Many people in the finance industry, such as financial advisors, are in the pretty position of making money whether their clients do or not. Their clients should remember whose boss and demand good performance.

Make Some Noise

Some people and institutions have the art of making money in the stock market licked. Personal trading coaches, financial advisors who take a percentage of assets, and companies that glean income from individuals who trade make money whether stocks go up or down (unlike the rest of us). They don’t have to buy and sell the stock market themselves. Rather, their profits are from others who invest in the market. They win no matter what.

Take for example, Denise Shull. Her company, TheReThinkGroup.net, will coach both independent and institutional traders to do it better by using psychology and neuroscience principles. Others who provide similar services are Richard Peterson and Frank Murtha. They make money whether their clients do or not, though if they didn’t provide some help, their regulars would terminate the service. The good thing here is that the cash their customers pay is limited. There is no public measure of their results, but my best bet is that they wouldn’t stay in business if they didn’t do some good.

Financial advisors, on the other hand, are on shakier grounds. Their expertise is theoretically in picking winning portfolios. However, evidence is against them. Unmanaged mutual funds do better in the aggregate than managed ones, so why would financial advisors provide any value added service? Still, they make money because they get a percentage of their clients’ portfolio whether it has profit or loss every year, rain or shine. Some of you must be saying by now, “Where can I sign up?”

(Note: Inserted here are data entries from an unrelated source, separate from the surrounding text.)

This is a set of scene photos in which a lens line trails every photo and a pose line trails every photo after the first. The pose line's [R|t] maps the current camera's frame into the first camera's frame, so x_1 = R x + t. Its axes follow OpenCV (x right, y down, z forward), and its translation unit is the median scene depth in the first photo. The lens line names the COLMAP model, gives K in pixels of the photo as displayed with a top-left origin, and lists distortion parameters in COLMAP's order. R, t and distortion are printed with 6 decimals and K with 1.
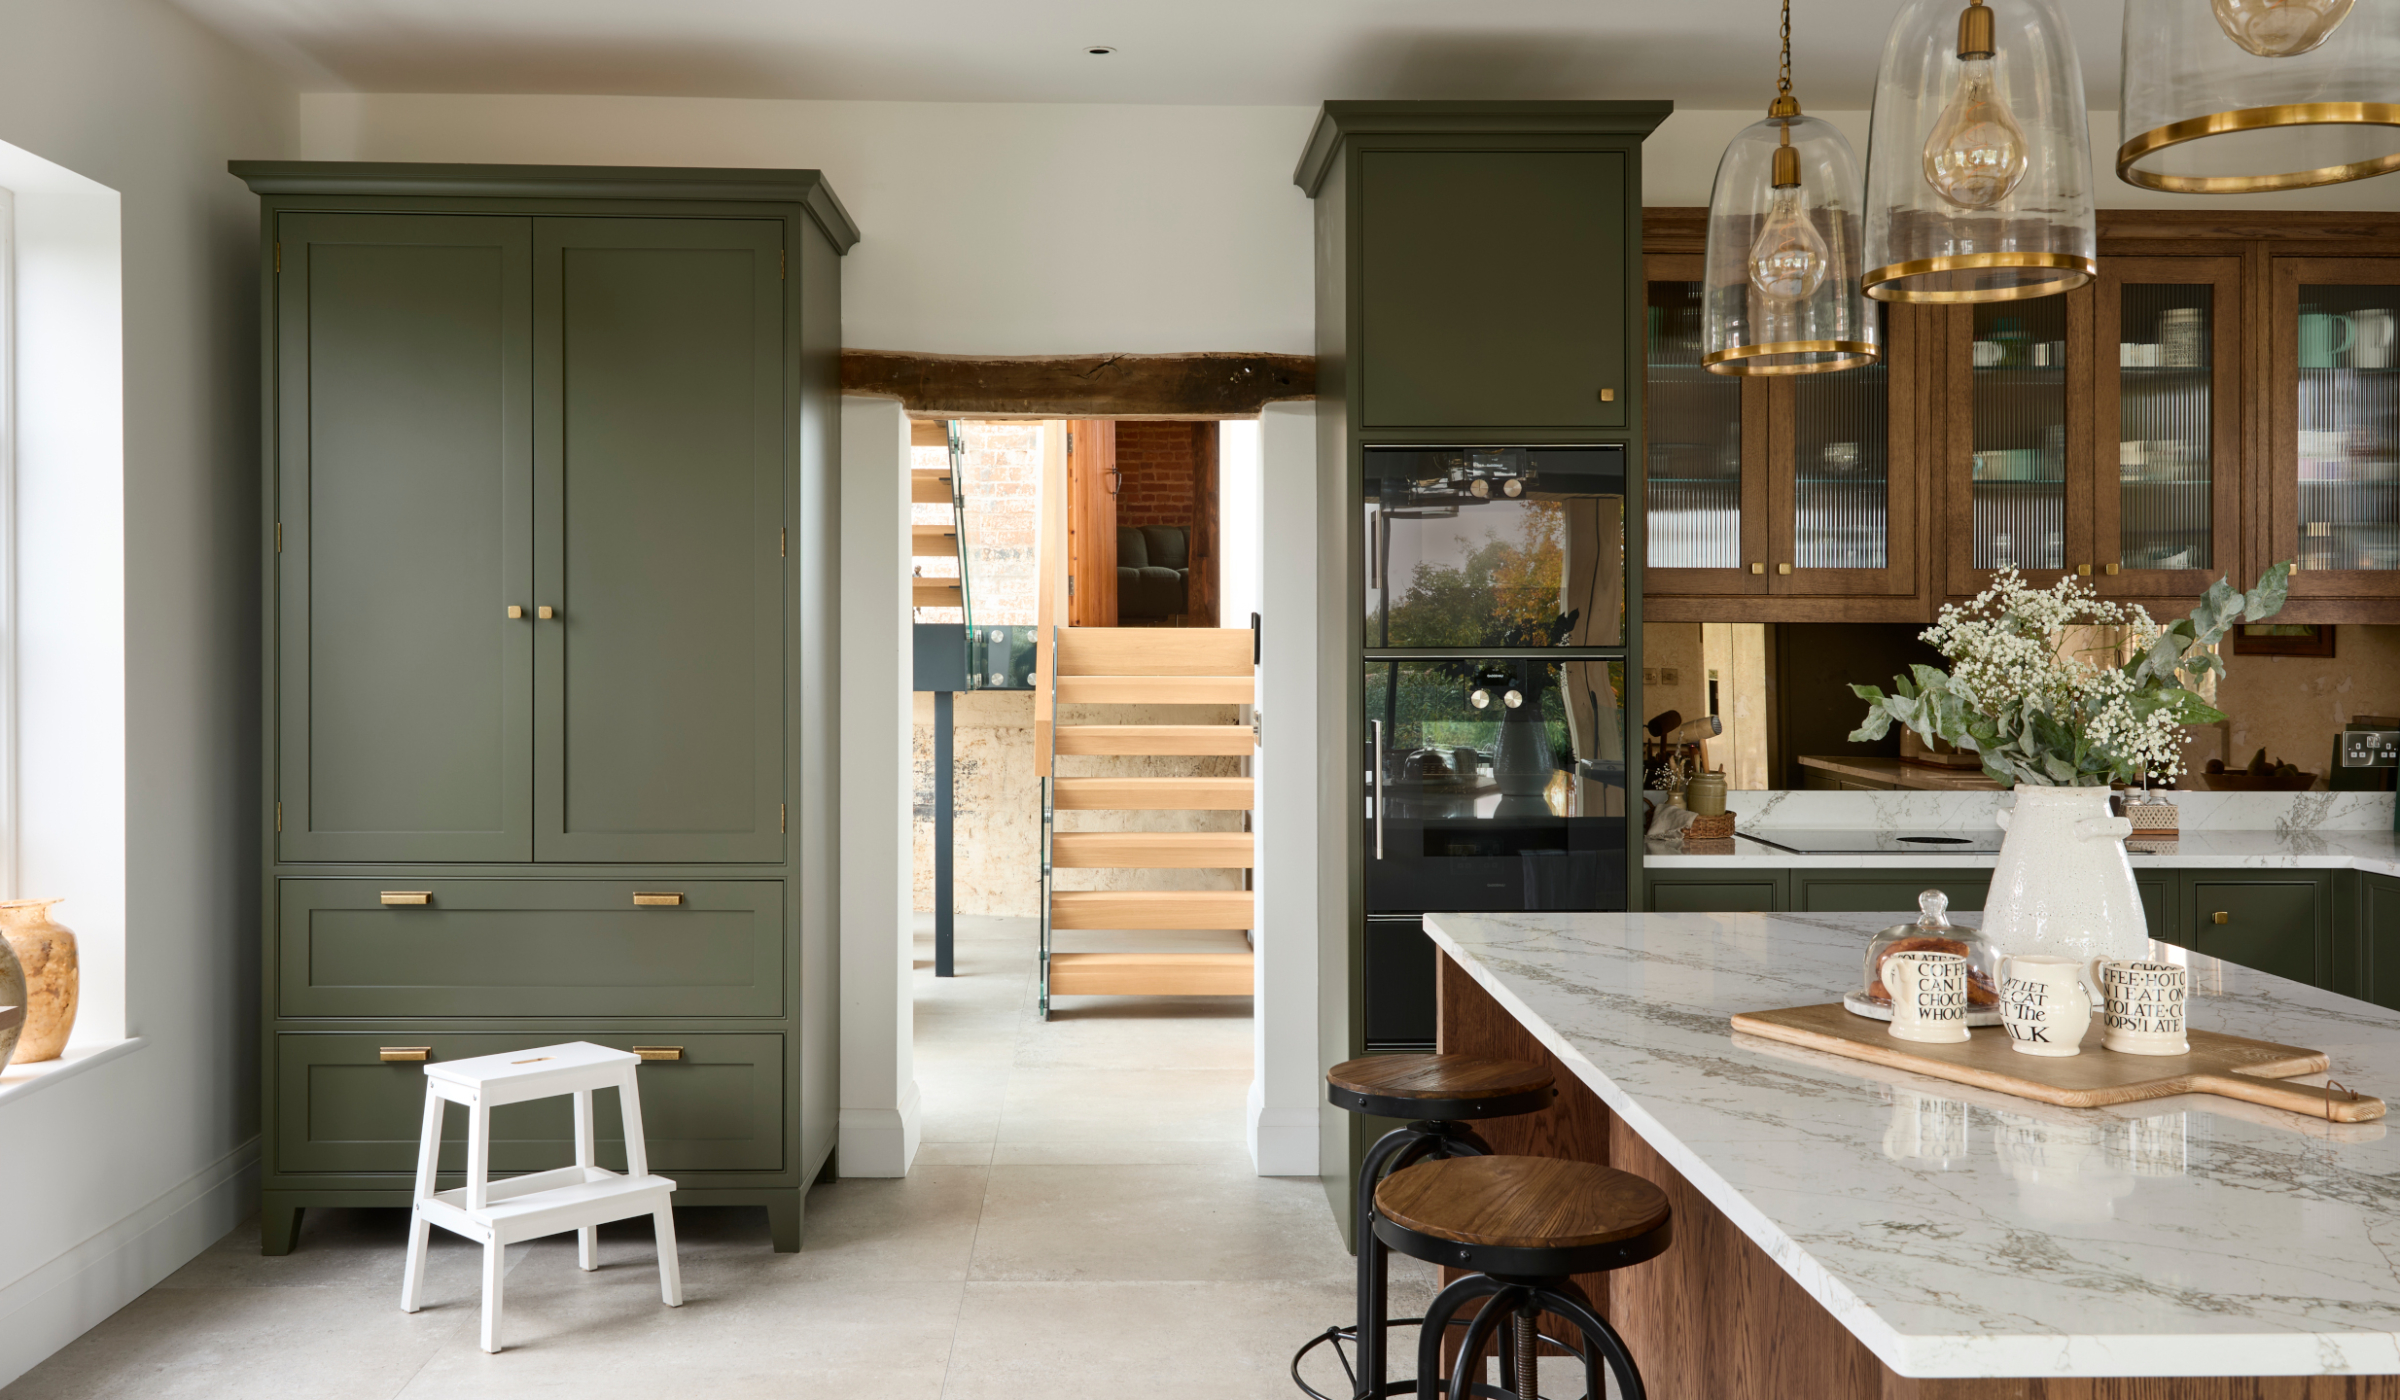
lens RADIAL K [[2110.1, 0, 1228.1], [0, 2110.1, 663.4], [0, 0, 1]] dist [-0.024618, 0.031048]
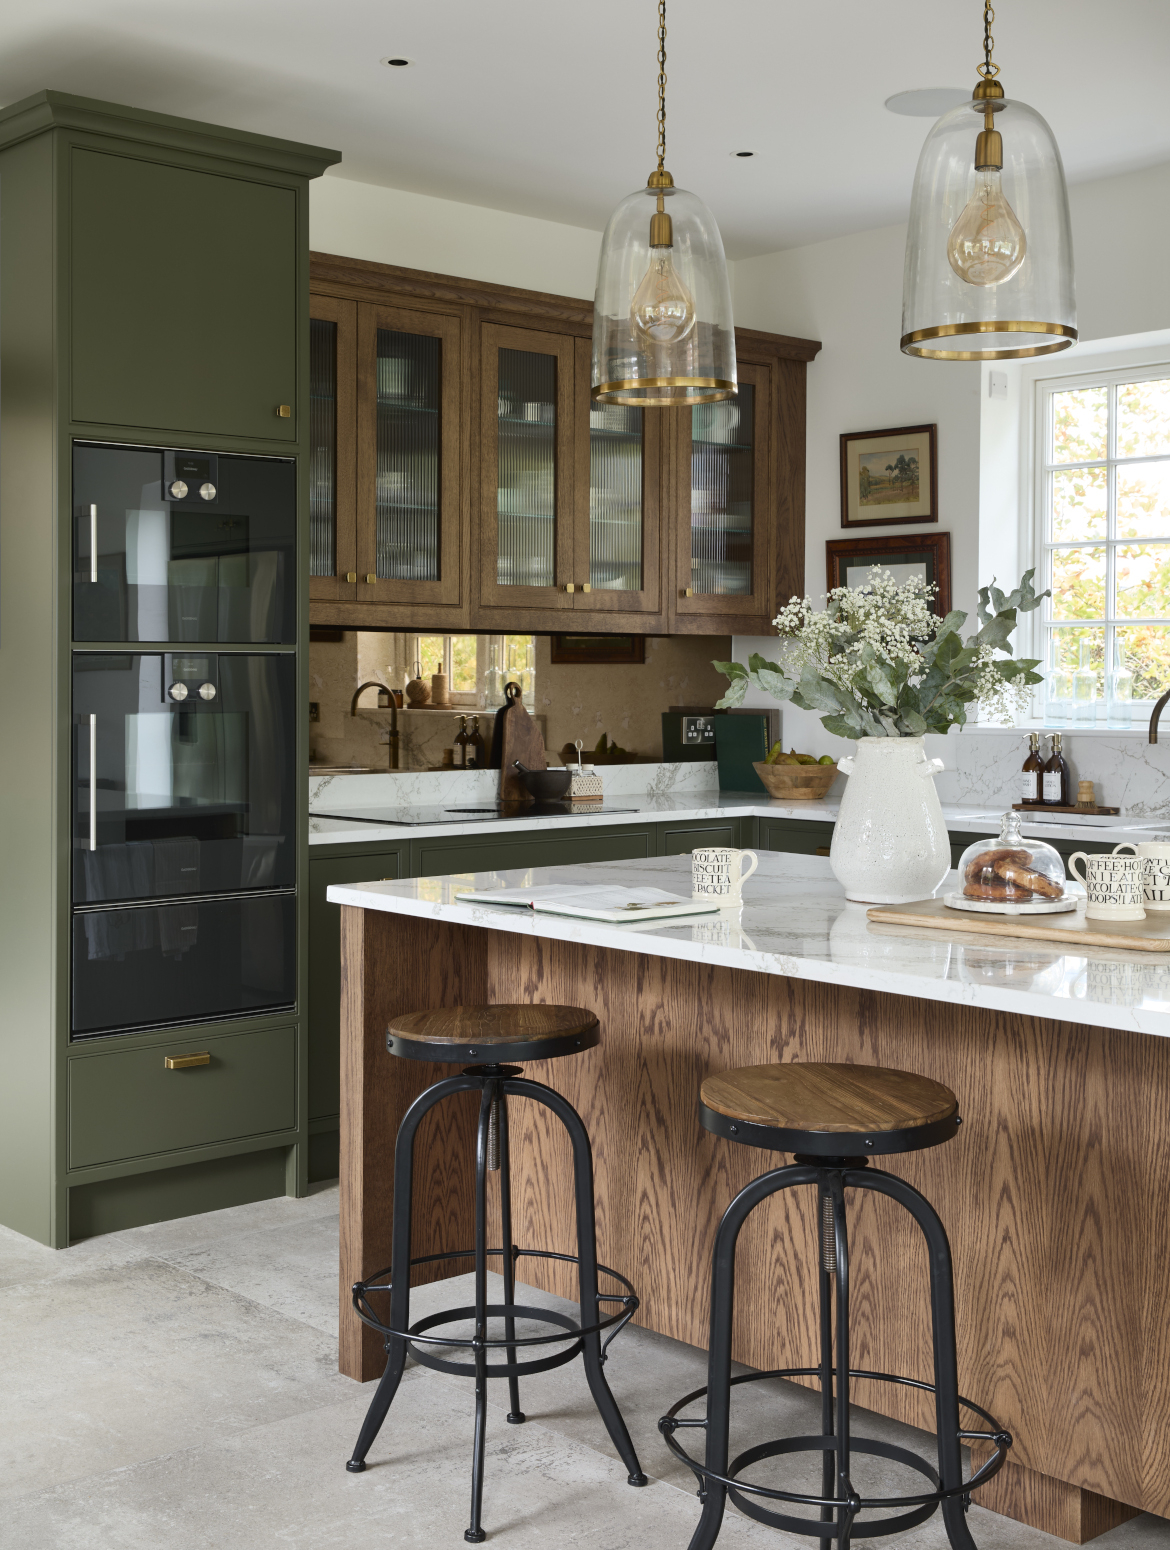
lens RADIAL K [[1888.3, 0, 595.5], [0, 1888.3, 724.4], [0, 0, 1]] dist [0.021028, 0.000000]
pose [[0.768106, -0.016094, 0.640121, -0.299259], [0.005377, 0.999811, 0.018685, 0.015605], [-0.640301, -0.010910, 0.768047, 0.130234]]
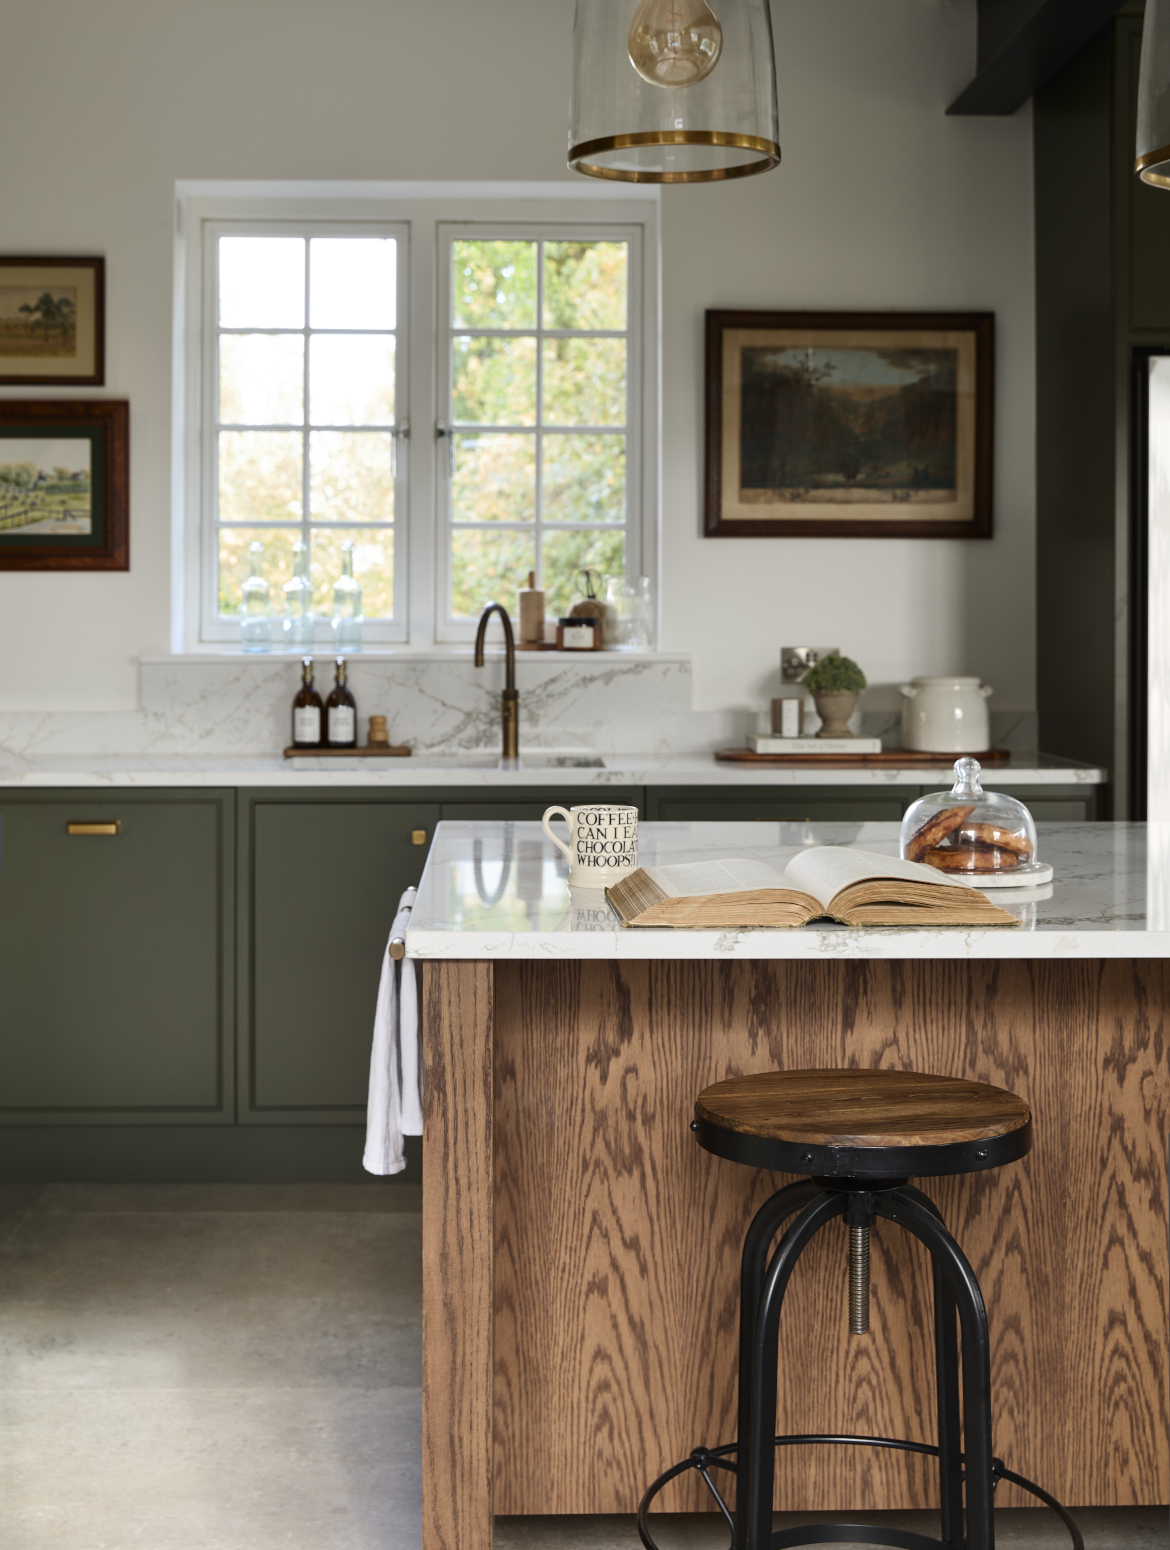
lens RADIAL K [[2053.7, 0, 566.4], [0, 2053.7, 681.6], [0, 0, 1]] dist [-0.020565, 0.000000]
pose [[0.017553, -0.034599, 0.999247, -0.352870], [0.010001, 0.999357, 0.034427, 0.021217], [-0.999796, 0.009389, 0.017887, 0.674130]]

Brokerage houses are their own special kettle of fish. They make money too on every trade we make, whether we do or not. That is one reason that hyper traders, on average, make less money than occasional traders. They give up too much to their brokerage houses in fees.

Of course, we need financial advisors and brokerage houses. But note that we are the drivers. They are the providers. This means that we can direct them if we so choose, maybe not personally but certainly as a body. Sometimes it seems to me that this concept gets lost, not only on them, but on us.

Occupy Wall Street may have been right. Get verbal, even nasty and insist that your financial advisor and brokerage house is a servant to you, not the reverse. Those that skim too much off the top for their own pleasure at the expense of their clients need to hear about it and business brought elsewhere if needed. Then, only, will there be a change.